■ **GIVEN INSTRUCTION**
Please arrange the lines of the items below as a JSON list of strings, one string per line, omitting blank lines and leaving out the pictures.

■ **RECORD EXTRACTS**
** BEGIN **

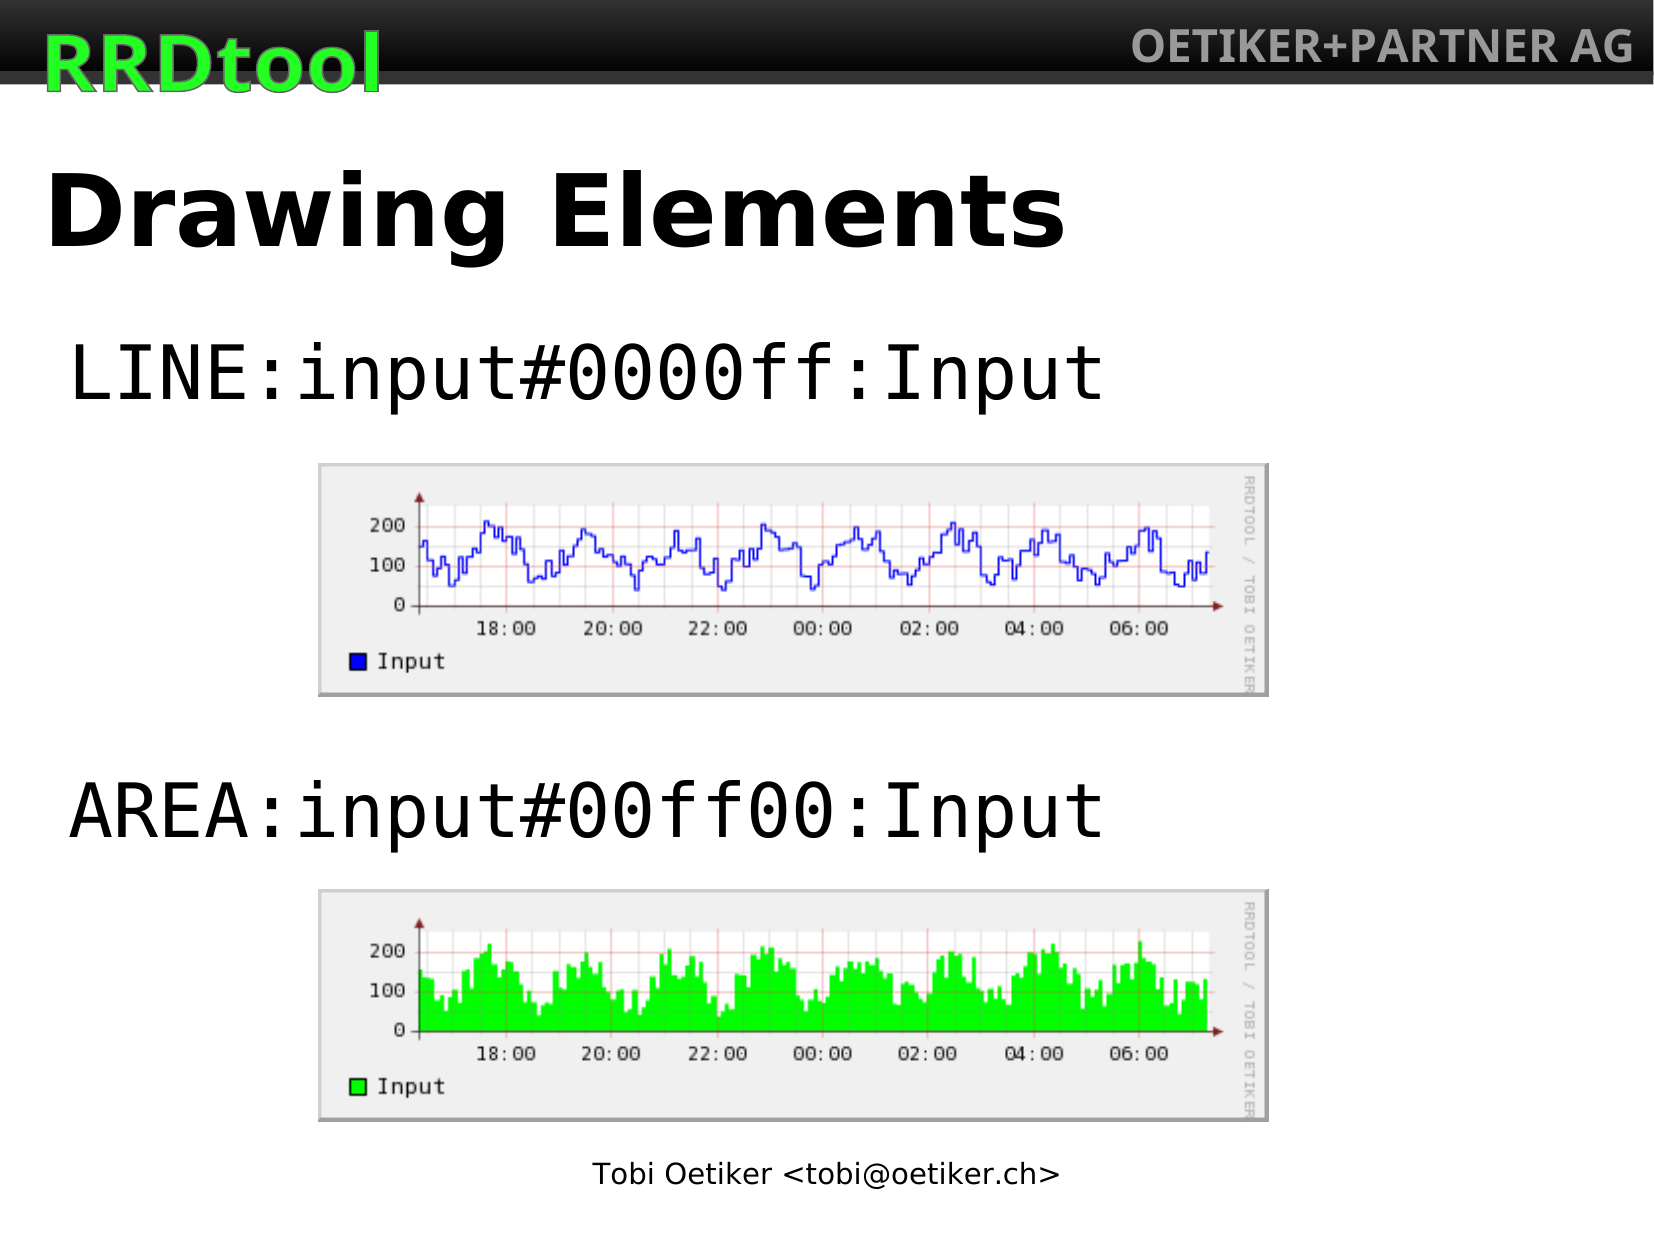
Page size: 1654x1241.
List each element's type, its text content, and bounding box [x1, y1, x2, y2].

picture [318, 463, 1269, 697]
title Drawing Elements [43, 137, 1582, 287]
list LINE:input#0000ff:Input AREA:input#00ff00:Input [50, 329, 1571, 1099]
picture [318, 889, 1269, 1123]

** END **

■ **EXERCISE SOLUTION**
[
  "Page size: 1654x1241.",
  "List each element's type, its text content, and bounding box [x1, y1, x2, y2].",
  "picture [318, 463, 1269, 697]",
  "title Drawing Elements [43, 137, 1582, 287]",
  "list LINE:input#0000ff:Input AREA:input#00ff00:Input [50, 329, 1571, 1099]",
  "picture [318, 889, 1269, 1123]"
]